Waktu,
tak inginkah engkau menungguku?
Berbenah di setiap kesempatan yang t’lah lalu.
Ulang-ulang setiap kesempatan terputus.
Sesal-sesal pada diri lalu.
(aya brasela, Ciputat 18 Maret 2010)
Akhir-akhir ini kita sering lupa mengenai hakekat kehidupan kita sebagai manusia. Kita sering lalai dan terpengaruh ke dalam kefanaan dunia. Sering kita tak pernah melakukan sebuah perenungan yang mendalam mengenai seberapa banyak waktu yang telah kita foya-foyakan dalam kehampaan?. Ironis, jika kita hanya mampu menghabiskaan waktu yang diberikan tanpa mampu menggunakan semaksimal mungkin.

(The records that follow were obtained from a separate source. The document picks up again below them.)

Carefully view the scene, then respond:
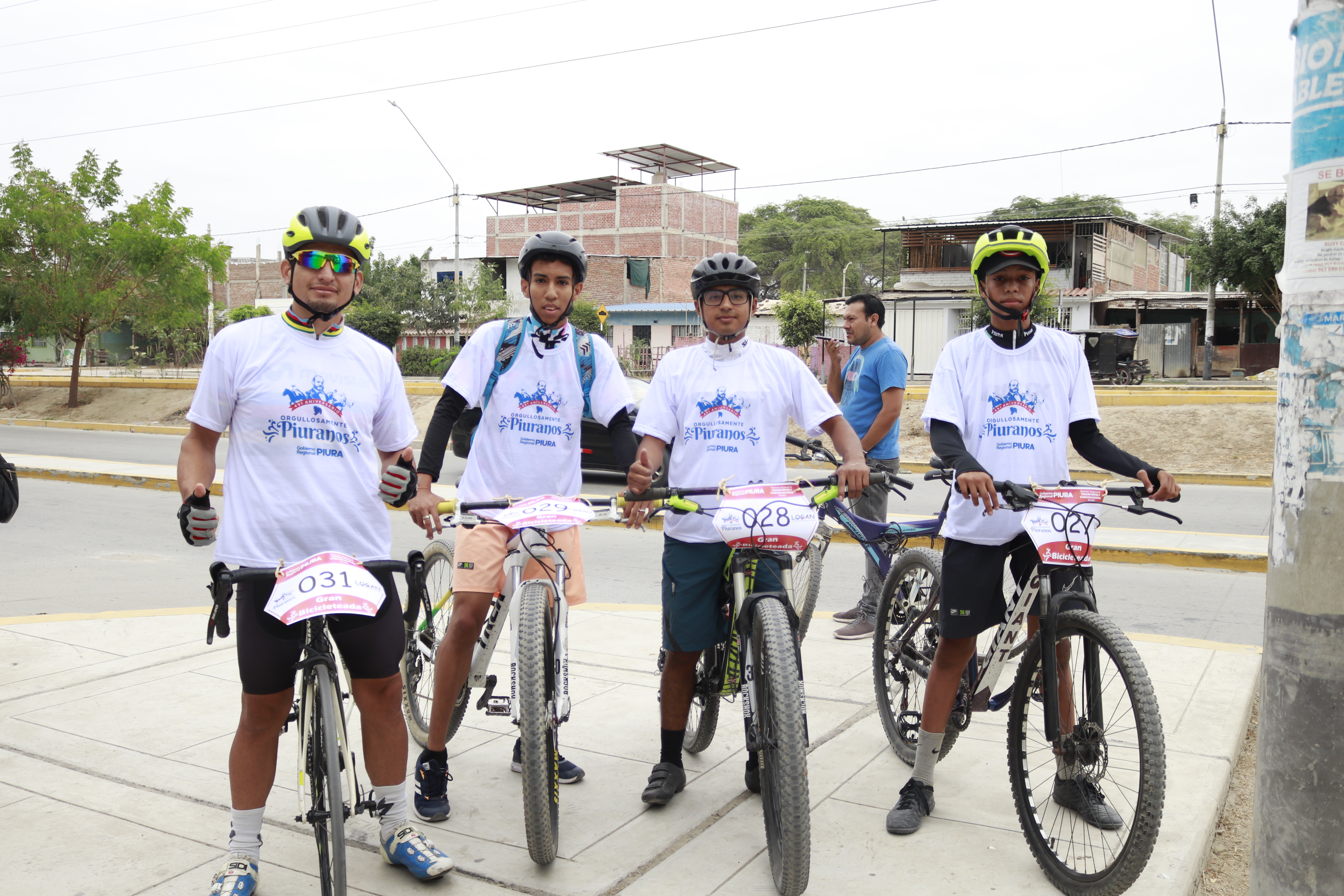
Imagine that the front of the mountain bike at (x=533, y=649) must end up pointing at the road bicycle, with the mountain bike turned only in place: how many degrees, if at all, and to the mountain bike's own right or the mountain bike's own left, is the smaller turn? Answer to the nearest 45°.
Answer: approximately 45° to the mountain bike's own right

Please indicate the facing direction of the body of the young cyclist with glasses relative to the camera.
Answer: toward the camera

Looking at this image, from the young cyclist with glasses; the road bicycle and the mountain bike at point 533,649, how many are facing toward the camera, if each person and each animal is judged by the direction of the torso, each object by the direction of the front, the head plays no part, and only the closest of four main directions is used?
3

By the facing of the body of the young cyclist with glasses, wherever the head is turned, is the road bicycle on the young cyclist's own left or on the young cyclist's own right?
on the young cyclist's own right

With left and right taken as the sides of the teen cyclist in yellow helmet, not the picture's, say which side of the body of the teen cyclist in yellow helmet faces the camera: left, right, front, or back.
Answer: front

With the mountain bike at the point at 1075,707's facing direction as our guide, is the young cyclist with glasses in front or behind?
behind

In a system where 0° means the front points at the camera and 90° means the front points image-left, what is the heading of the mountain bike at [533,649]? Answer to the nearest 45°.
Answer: approximately 0°

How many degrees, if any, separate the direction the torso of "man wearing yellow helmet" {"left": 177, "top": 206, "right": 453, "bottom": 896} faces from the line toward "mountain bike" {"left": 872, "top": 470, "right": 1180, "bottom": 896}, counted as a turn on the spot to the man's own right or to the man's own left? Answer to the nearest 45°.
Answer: approximately 90° to the man's own left

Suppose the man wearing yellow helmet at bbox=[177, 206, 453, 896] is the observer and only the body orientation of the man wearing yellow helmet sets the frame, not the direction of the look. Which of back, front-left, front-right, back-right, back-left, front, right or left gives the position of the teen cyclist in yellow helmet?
left

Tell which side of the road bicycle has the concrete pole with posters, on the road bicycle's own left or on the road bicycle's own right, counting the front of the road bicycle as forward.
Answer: on the road bicycle's own left

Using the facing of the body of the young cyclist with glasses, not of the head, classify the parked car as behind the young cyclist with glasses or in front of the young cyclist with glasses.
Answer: behind

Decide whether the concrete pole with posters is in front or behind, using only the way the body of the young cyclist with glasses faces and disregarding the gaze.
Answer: in front

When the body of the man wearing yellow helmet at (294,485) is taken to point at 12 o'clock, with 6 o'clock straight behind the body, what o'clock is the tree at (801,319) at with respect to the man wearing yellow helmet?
The tree is roughly at 7 o'clock from the man wearing yellow helmet.
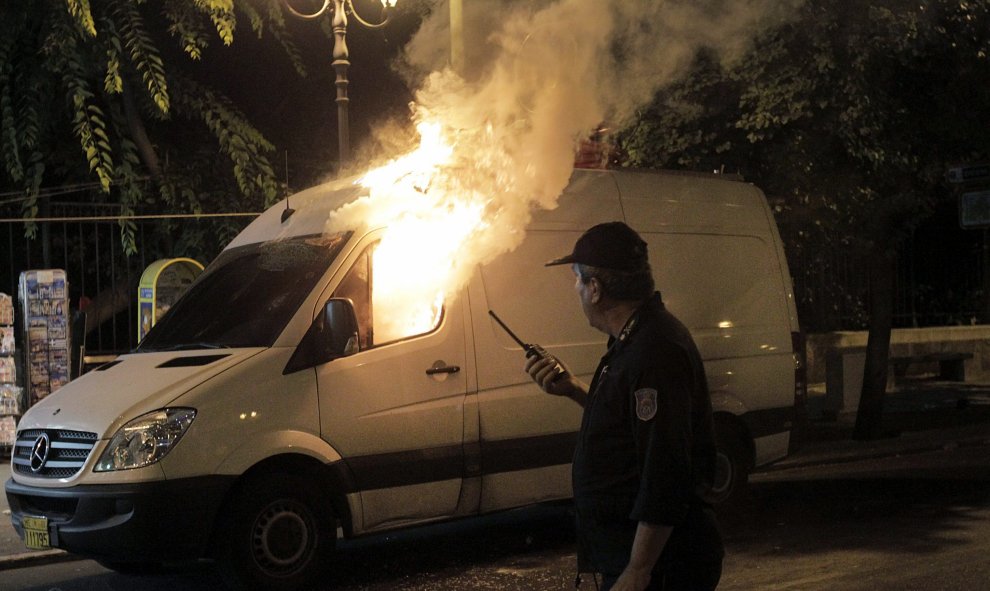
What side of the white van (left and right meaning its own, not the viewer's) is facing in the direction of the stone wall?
back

Pernahkan kita membayangkan kembali ketika kita masih menginjak waktu Sekolah Dasar? Mungkin kita mampu untuk mengingatnya dengan baik, bahkan ada yang mampu mengingat kejadian secara detail dan mendalam mengenai beberapa pengalaman yang mengesankan pada waktu itu. Namun, pertanyaan sesungguhnya bukanlah mengenai seberapa mampu kita mengingat. pertanyaannya adalah apakah kita semua mampu kembali pada saat itu? Pasti seluruh manusia pasti sepakat bahwa semua itu adalah hal yang mustahil. Hal yang berada di luar batas penalaran kita sebagai mahluk yang berpikir.
Di sinilah permasalahannya, berapa banyak kesempatan yang telah kita hilangkan begitu saja di masa lalu? Usia yang bertambah, hingga waktu yang berlalu merupakan sebuah keharusan dalam teori kehidupan. Kita sebagai manusia tentu pernah merasakan menyesal dan bersalah pada diri kita ketika kesempatan yang berharga lepas dan hilang begitu saja. Mungkin semua itu tak dapat kita perbaiki kembali untuk mengulang keadaan yang sama di masa lalu. Tapi akankah kita senantiasa mengalami sebuah repetisi dalam setiap konteks kehidupan kita? Berleha-lehaan, hingga menganggap waktu dapat kita habiskan seperti sebatang coklat karamel yang nikmat?
Tentu saja tidak, kita pasti menginginkan sebuah perubahan dalam kehidupan kita. Kita manusia, mahluk yang dikaruniakan berbagai macam kelebihan dari Sang pencipta. Kita bukan mahluk yang mau terjebak kedua kalinya dalam lubang yang sama. Oleh karena itu, sekaranglah saatnya. Berubah dan meluruskan konsepsi kita terhadap masa, serta menghargai waktu yang kita miliki. Sebelum semuanya berakhir, sebelum “nasi berubah menjadi kerak”.